Philippines wins global science competition

Pia Lee-Brago - The Philippine Star

MANILA, Philippines — The Philippines won the first-ever Global Innovation through Science and Technology (GIST) Catalyst Pitch competition given by the US Department of State with its Philippine-based startup Galansiyang, placing first in two categories.

The GIST Catalyst Pitch is a global competition launched in 2017 that gives science and technology entrepreneurs a platform to develop innovative solutions to the world’s most pressing issues.

The US embassy yesterday said Galansiyang was declared winner on Nov. 9.

Galansiyang is a forestry services startup that helps mining industry speed up environmental rehabilitation with automation technology including aerial seeding for reforestation and forest monitoring.

Galansiyang, one of the pioneering startups formed in Mindanao State University-Iligan Institute of Technology, placed first in both the “Spirit of GIST” and “People’s Choice” categories.

The team includes Jay Arneil Gajudo, Joshua Fernandez, Maynard Costanilla, Jiko Colita, Dreamer Lamberte and Harold Cuerbo.

Globally, 25 teams went to the semifinal round of GIST in October.

In November, five innovators were chosen to advance to the finals of the competition, with Galansiyang representing the Asia-Pacific region.

“This challenge became an opportunity for us to showcase the grit and the hustle toward our love for innovation.

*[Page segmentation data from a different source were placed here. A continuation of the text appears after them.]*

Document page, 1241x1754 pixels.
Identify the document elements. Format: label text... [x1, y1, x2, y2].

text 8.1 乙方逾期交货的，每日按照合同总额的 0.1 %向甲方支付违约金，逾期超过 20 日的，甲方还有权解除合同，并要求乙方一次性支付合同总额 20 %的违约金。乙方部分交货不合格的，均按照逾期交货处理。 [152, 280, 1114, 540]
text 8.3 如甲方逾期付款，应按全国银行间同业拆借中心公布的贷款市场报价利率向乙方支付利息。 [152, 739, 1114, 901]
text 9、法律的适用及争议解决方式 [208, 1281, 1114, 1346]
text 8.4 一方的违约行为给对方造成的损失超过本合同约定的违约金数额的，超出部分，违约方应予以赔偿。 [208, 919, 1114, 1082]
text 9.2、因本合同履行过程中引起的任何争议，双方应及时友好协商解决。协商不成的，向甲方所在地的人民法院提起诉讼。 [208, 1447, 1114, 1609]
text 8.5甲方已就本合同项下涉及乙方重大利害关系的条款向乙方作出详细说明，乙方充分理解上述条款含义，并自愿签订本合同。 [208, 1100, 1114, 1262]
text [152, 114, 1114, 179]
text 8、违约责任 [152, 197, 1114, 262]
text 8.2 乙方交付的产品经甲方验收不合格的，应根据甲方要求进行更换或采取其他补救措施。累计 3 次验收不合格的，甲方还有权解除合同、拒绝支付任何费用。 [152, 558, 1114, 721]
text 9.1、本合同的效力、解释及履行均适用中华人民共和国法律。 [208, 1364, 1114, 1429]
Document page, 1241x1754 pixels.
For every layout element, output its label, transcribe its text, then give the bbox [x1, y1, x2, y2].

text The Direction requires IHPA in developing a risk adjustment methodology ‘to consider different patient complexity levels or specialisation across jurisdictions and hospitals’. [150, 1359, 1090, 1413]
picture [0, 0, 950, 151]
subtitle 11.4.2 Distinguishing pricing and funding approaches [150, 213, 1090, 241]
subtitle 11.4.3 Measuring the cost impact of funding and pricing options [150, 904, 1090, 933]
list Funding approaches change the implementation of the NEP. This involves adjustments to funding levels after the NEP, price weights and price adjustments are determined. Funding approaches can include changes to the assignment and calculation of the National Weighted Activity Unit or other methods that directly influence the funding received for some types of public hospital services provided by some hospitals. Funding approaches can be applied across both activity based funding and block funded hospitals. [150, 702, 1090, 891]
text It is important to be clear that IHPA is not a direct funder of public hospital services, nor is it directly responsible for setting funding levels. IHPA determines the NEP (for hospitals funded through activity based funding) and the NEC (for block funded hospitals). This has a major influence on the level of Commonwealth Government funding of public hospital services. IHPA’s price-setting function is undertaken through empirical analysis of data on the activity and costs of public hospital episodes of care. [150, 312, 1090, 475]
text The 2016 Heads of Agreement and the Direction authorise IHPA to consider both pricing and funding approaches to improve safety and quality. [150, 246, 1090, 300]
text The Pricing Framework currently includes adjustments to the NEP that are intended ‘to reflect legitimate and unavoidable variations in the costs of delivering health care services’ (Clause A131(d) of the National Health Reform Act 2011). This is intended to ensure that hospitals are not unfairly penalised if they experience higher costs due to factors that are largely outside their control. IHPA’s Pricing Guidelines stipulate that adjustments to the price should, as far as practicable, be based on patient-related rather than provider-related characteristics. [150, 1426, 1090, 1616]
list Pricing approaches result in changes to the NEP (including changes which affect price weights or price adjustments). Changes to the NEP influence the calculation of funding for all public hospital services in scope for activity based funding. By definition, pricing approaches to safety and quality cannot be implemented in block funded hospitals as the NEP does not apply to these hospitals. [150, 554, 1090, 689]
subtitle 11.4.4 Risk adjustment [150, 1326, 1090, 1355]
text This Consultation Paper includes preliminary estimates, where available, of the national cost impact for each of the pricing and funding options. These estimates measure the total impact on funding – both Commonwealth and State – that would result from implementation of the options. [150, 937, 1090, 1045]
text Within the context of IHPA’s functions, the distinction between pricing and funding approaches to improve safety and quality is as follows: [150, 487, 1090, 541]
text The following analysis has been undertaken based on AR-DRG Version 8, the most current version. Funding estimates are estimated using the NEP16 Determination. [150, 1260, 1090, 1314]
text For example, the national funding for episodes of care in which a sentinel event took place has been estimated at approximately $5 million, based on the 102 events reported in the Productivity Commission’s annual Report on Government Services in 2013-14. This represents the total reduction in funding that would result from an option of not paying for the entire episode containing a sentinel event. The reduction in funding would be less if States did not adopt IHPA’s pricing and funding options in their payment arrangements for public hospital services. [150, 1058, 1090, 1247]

Now, we are recognized as a promising startup committed to fighting deforestation,” Gajudo said.

Galansiyang is also one of the Philippines’ global nominees for the 2021 National Aeronautics and Space Administration Space Apps Challenge, the world’s largest international hackathon addressing global problems using NASA’s open-source data.

Global winners will be announced early next year.

“This is a great achievement for the Philippine startup community. As the US and the Philippines celebrate 75 years of diplomatic relations, we are committed to supporting the next generation of changemakers,” said US embassy assistant cultural affairs officer Pauline Anderson.